Sibley blockathon frustrated West Indies
His mechanisms may have defied flair but yielded tremendous results. Despite the pacemen spraying the brand-new cherry all over the place in the morning session, Sibley not just curbed the instinct to flash his blade at the plethora of tempters but also displayed admirable restraint outside the off-stump.
When the odd one misbehaved from the seven-meter length, his nimble defensive technique prevented the nicks from carrying through to the slip cordon. He was able to stay out of harm's way when Jason Holder probed in the 'corridor of uncertainty,' even if it meant having to shoulder arms at the last minute with his balance going haywire.
Sibley's knock was of paramount importance from England's perspective given the pitch had begun lurking demons of appreciable grip and turn rather prematurely. To everybody's surprise, Roston Chase drew first blood trapping Rory Burns plumb before having Zac Crawley nabbed at leg slip.
Sibley's tackling of the off-spinner fundamentally revolved around using his wrists to nurdle the ball into the vacant pockets between mid-wicket and backward square leg, his most productive scoring area.

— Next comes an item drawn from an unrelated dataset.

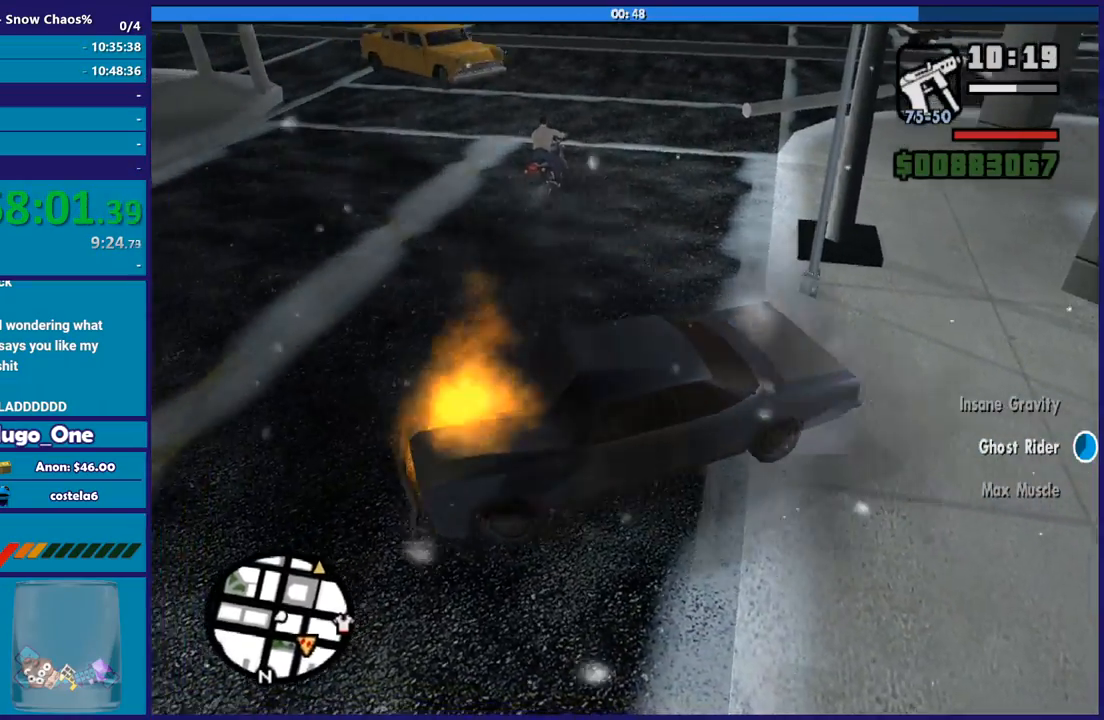
{"buttons": ["R2"], "left_stick": "right", "right_stick": "up-right", "button_events": []}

That dots were coming at a premium off Chase's bowling prompted Holder to employ his fast bowlers from both ends earlier than they'd anticipated. Taking into account that Kemar Roach and Shannon Gabriel were struggling to find rhythm, it was imperative that Sibley marched out of his self-imposed leash.
Cautiously indeed, he began to exercise greater authority henceforward with reference to maneuvering the gaps and infusing more purpose into his shot-making.
By no means was Sibley's innings devoid of indiscretions though. In fact, he enjoyed the rub of the green twice. For starters, he pounced back and clipped Chase straight to forward short leg where Shamarh Brooks spilled the facile chance.
He was reprieved again after accomplishing his half-century when Holder at second slip gobbled up what many term an absolute sitter. The benevolent visitors should be wary of the notion that Sibley boasts a reputation of churning out obdurate daddy hundreds once he crosses the fifty-run landmark.
Sibley has, with that bull-headed modus operandi of his, furnished the calming influence so desperately needed to terminate the musical chairs of England's top-order. He's not a crowd-puller by any stretch of the imagination, but when the chips are down, Sibley can be trusted upon to deliver the goods.